After earning his bachelor’s degree in statistics from Williams College, Vo chose to pursue his Ph.D. at Carolina because of the sociology department’s offerings in political sociology and social movements and what he described as the “friendly, collaborative” students, faculty and staff. 

This past year, his dissertation research led him to France to study “indigenous responses to French colonialism” in Indochina and French West Africa, he explained. 

Through his work, he said, he is “trying to understand how indigenous institutions mobilized power and shaped trajectories towards national independence.” 

Although he misses Chapel Hill — especially tennis at the Outdoor Education Center, karaoke with his roommate, Mekhala, and hiking, biking and kayaking around the Triangle — Vo is grateful for his department’s help in making the transition to researching abroad an easy one. 

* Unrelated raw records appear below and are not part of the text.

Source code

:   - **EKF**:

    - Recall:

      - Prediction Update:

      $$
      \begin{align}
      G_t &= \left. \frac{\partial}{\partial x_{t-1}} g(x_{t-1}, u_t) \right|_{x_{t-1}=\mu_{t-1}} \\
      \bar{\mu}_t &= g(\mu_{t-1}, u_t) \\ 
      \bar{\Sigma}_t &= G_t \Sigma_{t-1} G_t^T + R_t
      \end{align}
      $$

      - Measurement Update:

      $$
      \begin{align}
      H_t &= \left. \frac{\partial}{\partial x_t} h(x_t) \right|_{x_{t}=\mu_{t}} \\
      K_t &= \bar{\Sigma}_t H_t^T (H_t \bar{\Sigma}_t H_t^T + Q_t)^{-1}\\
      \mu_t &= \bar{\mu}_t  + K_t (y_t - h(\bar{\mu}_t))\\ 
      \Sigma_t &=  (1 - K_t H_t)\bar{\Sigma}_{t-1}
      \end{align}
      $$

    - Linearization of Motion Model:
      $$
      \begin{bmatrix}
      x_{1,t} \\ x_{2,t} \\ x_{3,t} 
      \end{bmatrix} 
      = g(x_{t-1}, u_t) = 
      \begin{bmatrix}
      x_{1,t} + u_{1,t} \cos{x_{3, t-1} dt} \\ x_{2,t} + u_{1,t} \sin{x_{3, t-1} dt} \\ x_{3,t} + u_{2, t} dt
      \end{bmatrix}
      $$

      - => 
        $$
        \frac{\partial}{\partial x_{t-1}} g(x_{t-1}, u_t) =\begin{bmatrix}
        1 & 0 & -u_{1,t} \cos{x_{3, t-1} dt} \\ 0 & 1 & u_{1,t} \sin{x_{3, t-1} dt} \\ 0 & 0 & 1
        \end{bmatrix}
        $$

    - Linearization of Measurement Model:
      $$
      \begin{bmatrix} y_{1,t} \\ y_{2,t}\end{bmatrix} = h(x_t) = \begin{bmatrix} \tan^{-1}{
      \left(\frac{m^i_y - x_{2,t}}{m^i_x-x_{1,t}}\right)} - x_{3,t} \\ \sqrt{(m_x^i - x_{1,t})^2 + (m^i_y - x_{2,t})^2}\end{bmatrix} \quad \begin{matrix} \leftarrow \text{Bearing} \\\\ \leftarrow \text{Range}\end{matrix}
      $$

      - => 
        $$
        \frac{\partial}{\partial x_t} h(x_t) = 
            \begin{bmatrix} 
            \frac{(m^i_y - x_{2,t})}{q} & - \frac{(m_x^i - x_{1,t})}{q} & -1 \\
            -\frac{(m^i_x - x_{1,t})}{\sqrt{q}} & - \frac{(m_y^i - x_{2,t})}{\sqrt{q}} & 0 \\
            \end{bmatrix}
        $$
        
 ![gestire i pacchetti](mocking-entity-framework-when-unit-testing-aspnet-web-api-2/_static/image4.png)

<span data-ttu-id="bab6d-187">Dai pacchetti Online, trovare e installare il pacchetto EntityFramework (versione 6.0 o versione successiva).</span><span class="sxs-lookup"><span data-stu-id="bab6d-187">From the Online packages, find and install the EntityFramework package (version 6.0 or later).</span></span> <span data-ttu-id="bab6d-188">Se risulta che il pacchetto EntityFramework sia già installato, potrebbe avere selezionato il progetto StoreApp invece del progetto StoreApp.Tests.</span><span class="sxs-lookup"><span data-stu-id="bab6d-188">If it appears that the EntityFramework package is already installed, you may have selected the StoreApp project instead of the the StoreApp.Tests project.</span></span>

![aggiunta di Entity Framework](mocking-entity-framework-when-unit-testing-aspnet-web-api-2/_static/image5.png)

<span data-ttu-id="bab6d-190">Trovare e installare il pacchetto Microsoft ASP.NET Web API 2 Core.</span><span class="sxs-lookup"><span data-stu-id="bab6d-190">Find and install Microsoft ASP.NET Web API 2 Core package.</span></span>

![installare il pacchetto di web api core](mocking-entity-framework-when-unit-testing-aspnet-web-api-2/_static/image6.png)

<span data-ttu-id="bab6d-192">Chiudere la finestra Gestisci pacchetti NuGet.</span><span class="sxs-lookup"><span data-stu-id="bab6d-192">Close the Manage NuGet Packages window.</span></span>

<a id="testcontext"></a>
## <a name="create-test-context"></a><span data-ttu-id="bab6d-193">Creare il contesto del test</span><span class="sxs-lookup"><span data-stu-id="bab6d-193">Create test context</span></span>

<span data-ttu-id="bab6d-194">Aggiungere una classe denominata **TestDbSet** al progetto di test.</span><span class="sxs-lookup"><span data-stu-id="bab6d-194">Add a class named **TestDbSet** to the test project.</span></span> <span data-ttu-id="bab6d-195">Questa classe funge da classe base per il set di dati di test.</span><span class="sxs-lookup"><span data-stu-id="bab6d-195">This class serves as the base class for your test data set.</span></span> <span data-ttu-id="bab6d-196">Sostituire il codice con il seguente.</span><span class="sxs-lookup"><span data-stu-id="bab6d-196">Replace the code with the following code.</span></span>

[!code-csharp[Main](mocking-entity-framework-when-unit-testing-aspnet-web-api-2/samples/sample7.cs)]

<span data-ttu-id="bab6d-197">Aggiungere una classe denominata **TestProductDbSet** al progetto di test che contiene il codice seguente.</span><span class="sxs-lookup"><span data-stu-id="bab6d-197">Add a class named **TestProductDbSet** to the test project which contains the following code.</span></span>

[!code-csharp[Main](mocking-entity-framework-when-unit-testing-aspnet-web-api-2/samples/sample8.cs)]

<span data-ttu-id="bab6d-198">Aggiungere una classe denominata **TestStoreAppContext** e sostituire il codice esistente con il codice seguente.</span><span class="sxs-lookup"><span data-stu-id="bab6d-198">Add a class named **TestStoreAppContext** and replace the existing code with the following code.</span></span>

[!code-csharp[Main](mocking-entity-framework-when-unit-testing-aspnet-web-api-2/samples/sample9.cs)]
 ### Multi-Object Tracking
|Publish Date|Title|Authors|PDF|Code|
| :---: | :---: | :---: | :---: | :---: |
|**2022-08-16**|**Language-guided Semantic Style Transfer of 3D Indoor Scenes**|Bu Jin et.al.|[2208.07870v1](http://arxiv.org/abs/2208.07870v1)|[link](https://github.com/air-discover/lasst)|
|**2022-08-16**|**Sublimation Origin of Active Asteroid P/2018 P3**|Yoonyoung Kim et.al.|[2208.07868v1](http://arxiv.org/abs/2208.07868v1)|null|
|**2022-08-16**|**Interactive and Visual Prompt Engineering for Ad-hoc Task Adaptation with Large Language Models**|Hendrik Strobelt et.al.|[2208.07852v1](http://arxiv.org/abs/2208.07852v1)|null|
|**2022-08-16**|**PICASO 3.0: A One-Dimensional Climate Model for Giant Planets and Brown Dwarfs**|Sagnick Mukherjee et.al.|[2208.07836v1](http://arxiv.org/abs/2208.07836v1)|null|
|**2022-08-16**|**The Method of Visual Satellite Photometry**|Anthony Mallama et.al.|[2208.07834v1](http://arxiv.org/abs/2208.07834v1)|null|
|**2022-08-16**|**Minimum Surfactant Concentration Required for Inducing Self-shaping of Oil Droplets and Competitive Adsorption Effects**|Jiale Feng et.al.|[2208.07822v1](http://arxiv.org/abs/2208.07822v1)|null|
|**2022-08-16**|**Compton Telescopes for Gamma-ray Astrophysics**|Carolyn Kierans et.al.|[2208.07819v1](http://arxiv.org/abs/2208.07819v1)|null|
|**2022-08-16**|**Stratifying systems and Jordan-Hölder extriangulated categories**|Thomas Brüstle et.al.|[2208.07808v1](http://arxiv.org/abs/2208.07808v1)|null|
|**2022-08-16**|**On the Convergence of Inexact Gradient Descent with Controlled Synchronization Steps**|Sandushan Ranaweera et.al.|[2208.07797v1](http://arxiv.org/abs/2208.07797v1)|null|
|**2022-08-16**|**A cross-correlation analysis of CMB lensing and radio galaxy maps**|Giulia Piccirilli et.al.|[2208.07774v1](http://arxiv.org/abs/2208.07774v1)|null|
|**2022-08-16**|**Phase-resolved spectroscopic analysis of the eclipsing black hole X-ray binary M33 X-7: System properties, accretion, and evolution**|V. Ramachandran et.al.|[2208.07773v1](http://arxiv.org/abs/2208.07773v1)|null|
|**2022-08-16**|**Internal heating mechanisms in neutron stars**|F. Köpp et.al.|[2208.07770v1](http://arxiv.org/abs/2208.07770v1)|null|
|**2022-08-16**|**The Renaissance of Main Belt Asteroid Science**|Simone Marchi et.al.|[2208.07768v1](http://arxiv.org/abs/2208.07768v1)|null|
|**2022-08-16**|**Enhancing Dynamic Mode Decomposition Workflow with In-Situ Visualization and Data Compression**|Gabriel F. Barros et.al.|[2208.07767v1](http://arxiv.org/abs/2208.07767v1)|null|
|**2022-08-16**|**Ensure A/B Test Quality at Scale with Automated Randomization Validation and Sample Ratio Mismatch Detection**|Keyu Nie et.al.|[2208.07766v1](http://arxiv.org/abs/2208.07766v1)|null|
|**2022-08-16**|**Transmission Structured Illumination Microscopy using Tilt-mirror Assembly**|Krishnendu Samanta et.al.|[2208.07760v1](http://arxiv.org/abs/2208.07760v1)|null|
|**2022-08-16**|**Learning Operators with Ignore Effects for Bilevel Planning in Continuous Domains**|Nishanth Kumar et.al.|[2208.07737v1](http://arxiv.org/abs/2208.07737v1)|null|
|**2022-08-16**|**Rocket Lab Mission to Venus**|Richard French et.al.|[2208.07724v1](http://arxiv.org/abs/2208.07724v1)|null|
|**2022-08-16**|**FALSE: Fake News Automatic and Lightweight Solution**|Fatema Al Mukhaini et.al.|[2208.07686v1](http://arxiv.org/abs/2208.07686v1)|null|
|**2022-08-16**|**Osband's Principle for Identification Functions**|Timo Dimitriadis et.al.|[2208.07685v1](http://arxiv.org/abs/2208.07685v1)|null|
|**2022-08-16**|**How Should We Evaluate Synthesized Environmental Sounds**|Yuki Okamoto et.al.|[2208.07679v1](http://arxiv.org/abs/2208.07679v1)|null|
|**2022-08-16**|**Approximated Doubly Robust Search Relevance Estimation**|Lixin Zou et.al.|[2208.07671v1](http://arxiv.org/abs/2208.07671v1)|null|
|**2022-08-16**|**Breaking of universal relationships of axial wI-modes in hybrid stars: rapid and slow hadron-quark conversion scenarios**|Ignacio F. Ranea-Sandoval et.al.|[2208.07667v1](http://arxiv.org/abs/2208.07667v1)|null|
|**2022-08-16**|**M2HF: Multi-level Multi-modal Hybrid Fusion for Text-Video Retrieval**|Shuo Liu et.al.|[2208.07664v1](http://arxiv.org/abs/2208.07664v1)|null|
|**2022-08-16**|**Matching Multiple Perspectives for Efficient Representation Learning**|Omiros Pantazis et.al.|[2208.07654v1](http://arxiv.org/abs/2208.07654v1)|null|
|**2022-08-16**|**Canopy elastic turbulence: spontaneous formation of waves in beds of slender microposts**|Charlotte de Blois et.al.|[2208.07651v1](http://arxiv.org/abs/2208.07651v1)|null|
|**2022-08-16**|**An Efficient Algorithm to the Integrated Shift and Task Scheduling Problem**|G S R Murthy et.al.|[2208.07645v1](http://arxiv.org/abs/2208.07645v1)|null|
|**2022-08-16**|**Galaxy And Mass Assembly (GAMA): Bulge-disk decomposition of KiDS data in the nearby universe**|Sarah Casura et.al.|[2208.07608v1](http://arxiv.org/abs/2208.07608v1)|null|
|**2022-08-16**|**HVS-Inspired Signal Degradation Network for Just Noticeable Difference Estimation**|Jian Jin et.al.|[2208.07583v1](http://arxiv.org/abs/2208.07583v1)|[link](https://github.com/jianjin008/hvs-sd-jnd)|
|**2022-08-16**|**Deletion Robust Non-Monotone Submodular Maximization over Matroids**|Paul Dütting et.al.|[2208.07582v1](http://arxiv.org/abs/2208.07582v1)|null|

“I felt incredibly supported by my UNC networks from afar while making the time and space to take full advantage of the change of scenery in Paris and France,” he said. 

In his free time, he biked around Paris, which he described as “like playing real-world Mario Kart.” 

This year, Vo will conduct archival research in Vietnam and Senegal through sources written predominantly in French and Vietnamese. He said that he is personally “motivated by this research as a dual French American of Vietnamese origin.” 

After he graduates, Vo plans to continue his career in research and academia and to further explore what connects us all through the lens of sociology. 

“We are interconnected with those very distant from us, throughout history and amidst present-day global linkages,” Vo said. “I never could have imagined that being a Tar Heel would allow me to pursue my dream of living in Asia, Africa and Europe.